### EXERCISE DATA ###
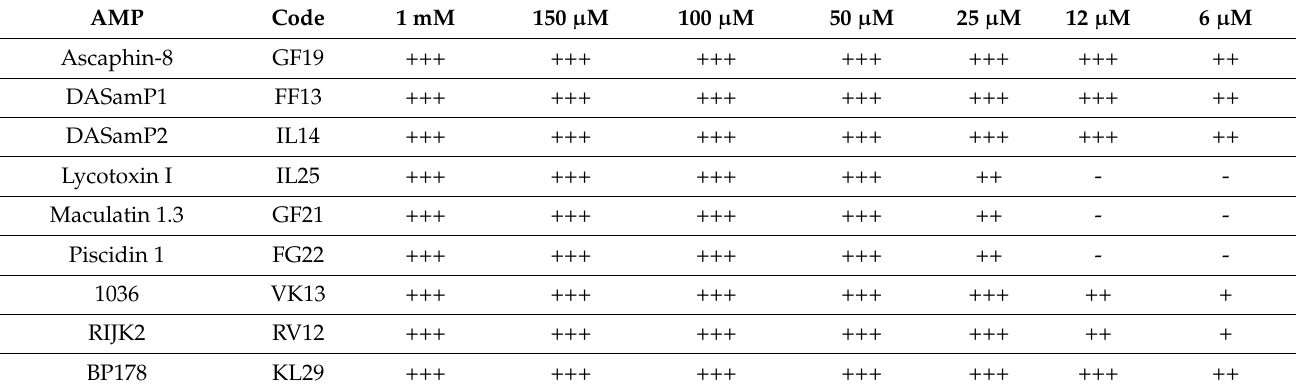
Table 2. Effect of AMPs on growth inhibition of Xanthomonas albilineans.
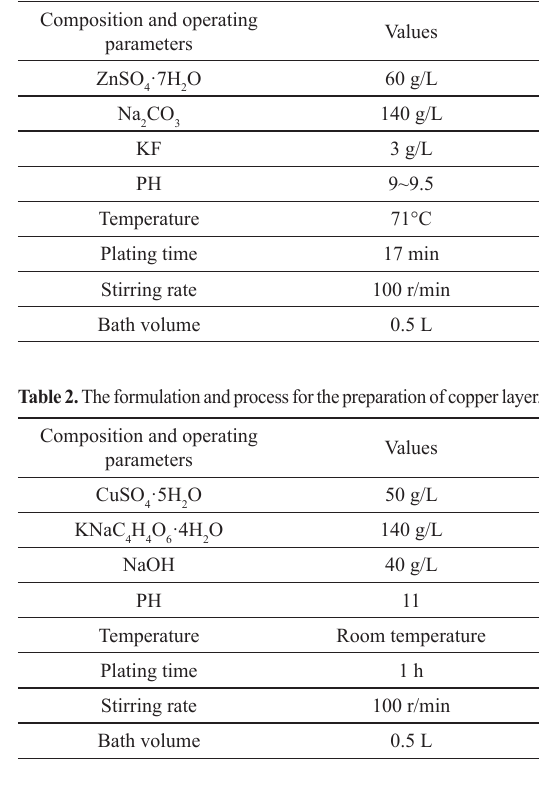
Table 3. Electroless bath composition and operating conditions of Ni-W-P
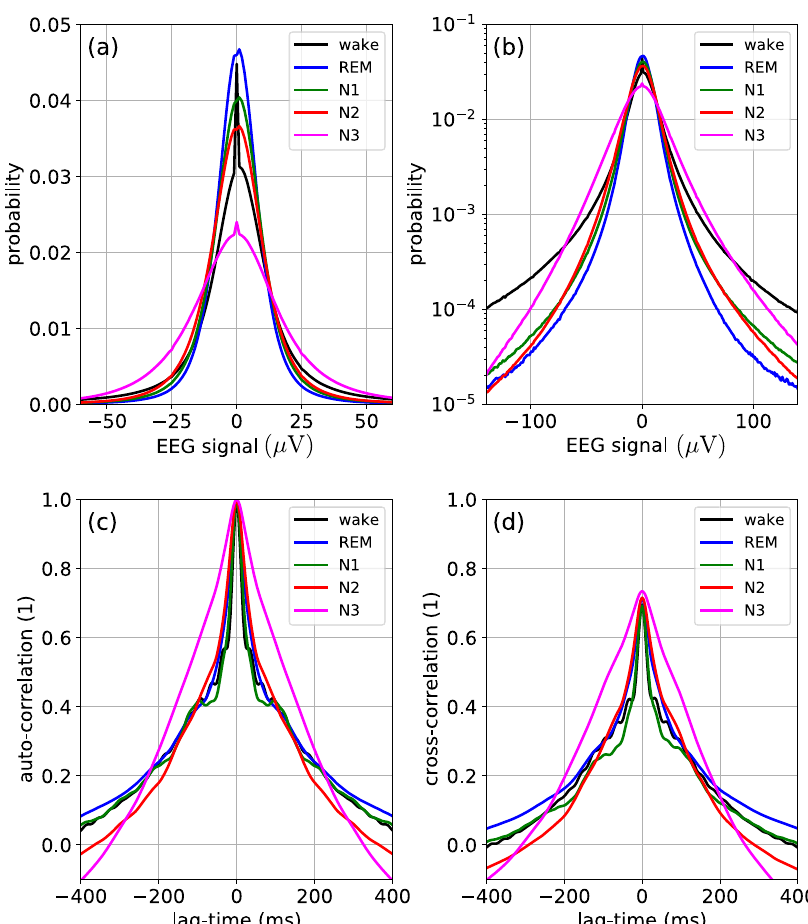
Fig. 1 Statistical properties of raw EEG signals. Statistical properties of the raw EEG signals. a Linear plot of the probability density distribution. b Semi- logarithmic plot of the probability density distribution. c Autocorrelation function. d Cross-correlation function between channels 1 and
###
Lines with the word "Table": tally them across the material and give only the total.

▶ TASK SOLUTION: 2